(Corrects spelling of Jon Corzine's name)
* Implications for primary dealer applicants unknown
* Fed may need more primary dealers to carry out "Twist"
* One former official says occasional failure is normal
NEW YORK, Oct 31 (Reuters) - Perhaps Wall Street will finally listen to the New York Fed's regular warnings about primary dealers: Just because they are approved to work directly with the government, that doesn't make them safe.
MF Global Holdings Ltd MF.N, just nine months after ascending to the list of primary dealers who transact business directly with the Fed, filed for Chapter 11 bankruptcy on Monday.

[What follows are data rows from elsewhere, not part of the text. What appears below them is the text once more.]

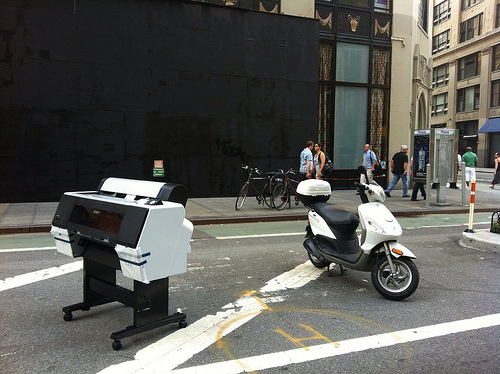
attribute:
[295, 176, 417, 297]
motorcycle — black, white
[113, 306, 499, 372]
line — white, on road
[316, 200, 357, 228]
seat — black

For details, see: [ID:nN1E79U0V8]
The Federal Reserve Bank of New York has long claimed in public statements that its bestowal of "primary dealer" status upon a securities firm "in no way constitutes a public endorsement of that entity by the New York Fed, nor should such designation be viewed as a replacement for prudent counterparty risk management and due diligence."
Yet banks and securities dealers have clamored for the status, not because being a primary dealer is a lucrative business but because it is as a sign that the firm is in the big leagues.
"Talk about egg on the face of the Fed," said Joshua Rosner, managing director of Graham Fisher & Co, an independent research consultancy. "A primary broker is supposed to be of unquestionable strength."
But it's possible New York Fed officials are taking MF Global's failure in stride:
"If nobody ever drops off the list for financial reasons, maybe you're being too stringent," said one former New York Fed official who did not wish to be named.
The bankruptcy does raise questions, however, about how the Fed picks the primary dealers -- especially since MF Global was one of four firms added to the ranks after new, more stringent requirements were put in effect in 2010.
A spokesman for the New York Fed declined to comment.
The New York Fed heavily scrutinizes applicants for primary dealer status and holds primary dealers, which help distribute U.S. debt and carry out monetary policy, to capital requirements other securities firms do not necessarily have to meet.
In the wake of MF Global's failure, other applicants for primary dealer status are wondering what the New York Fed will do differently in the future.
"My guess is there probably will be a pause in the application and approval process while they figure out what went wrong and what they're going to do, if anything," said Douglas Landy, a former New York Fed lawyer who is now a partner at Allen & Overy.
That may slow the already clogged pipeline of primary dealer hopefuls. TD Securities, for instance, has been waiting since early 2009 for its application to go through. Pierpont Securities and CRT Capital Group have been waiting more than a year.
Despite new application guidelines the New York Fed released in 2010, there is still some mystery to the process. MF Global won approval in February despite its reputation for taking big risks.
"I think they stood out a little bit before," said Otis Casey, director of credit research at Markit. "I don't know to what extent their leverage was inside or outside any guidance from the Fed, but they were highly leveraged compared to peers."
But MF Global was led by a prominent public figure, Jon Corzine, the former New Jersey senator and governor as well as former CEO of Goldman Sachs, which may have boosted its reputation.
"The principal of MF Global was once the head of government bond trading at Goldman Sachs in a different era and the firm may have been cut some slack given who he is," Chris Rupkey, chief financial economist at Bank of Tokyo-Mitsubishi UFJ in New York, said in a note to clients.
FILLING OUT THE RANKS
The New York Fed is left with 21 primary dealers with which to carry out its operations, including the Fed's latest effort to stimulate the the economy, dubbed "Operation Twist."
The $400 billion program involves selling shorter-dated Treasury securities from the Fed's balance sheet and using the proceeds to buy longer-dated notes and bonds. The New York Fed executes the program, and the primary dealers are its only counterparties.
Ernest Patrikis, another former New York Fed lawyer, now a partner at White & Case, said he would advise the primary dealer applicants still waiting for approval from the New York Fed to renew their efforts.